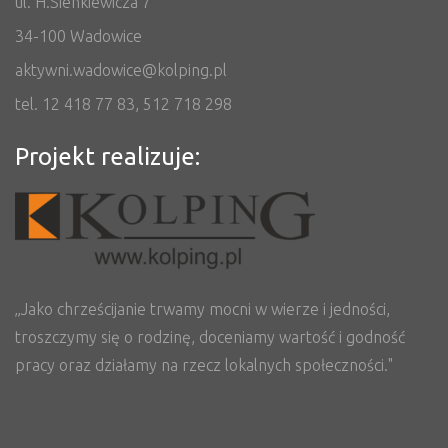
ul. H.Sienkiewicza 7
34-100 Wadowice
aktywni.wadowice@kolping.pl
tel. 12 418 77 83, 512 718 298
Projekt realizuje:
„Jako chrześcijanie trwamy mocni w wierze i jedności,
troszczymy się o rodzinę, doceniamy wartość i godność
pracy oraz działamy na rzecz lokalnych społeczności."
...
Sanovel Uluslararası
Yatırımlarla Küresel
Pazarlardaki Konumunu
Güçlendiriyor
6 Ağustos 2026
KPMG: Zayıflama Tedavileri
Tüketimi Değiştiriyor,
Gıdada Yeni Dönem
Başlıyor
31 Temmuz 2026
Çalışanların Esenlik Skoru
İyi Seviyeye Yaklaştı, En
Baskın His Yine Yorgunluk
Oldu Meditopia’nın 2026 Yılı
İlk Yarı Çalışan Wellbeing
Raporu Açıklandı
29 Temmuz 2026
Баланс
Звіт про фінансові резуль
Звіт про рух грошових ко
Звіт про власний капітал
* * *
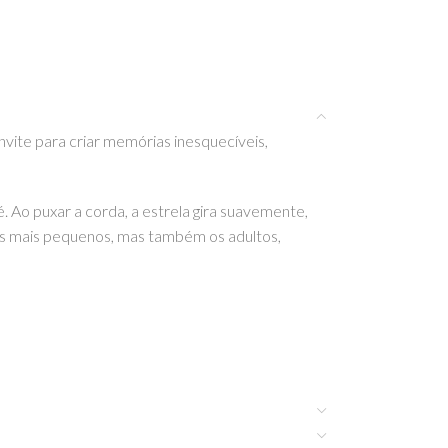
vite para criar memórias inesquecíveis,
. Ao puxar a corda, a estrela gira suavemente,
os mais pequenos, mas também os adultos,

* _EXERCISE_
Copy out all lines from the records where the word "Звіт" appears.

* _SOLUTION BELOW_
Звіт про фінансові резуль
Звіт про рух грошових ко
Звіт про власний капітал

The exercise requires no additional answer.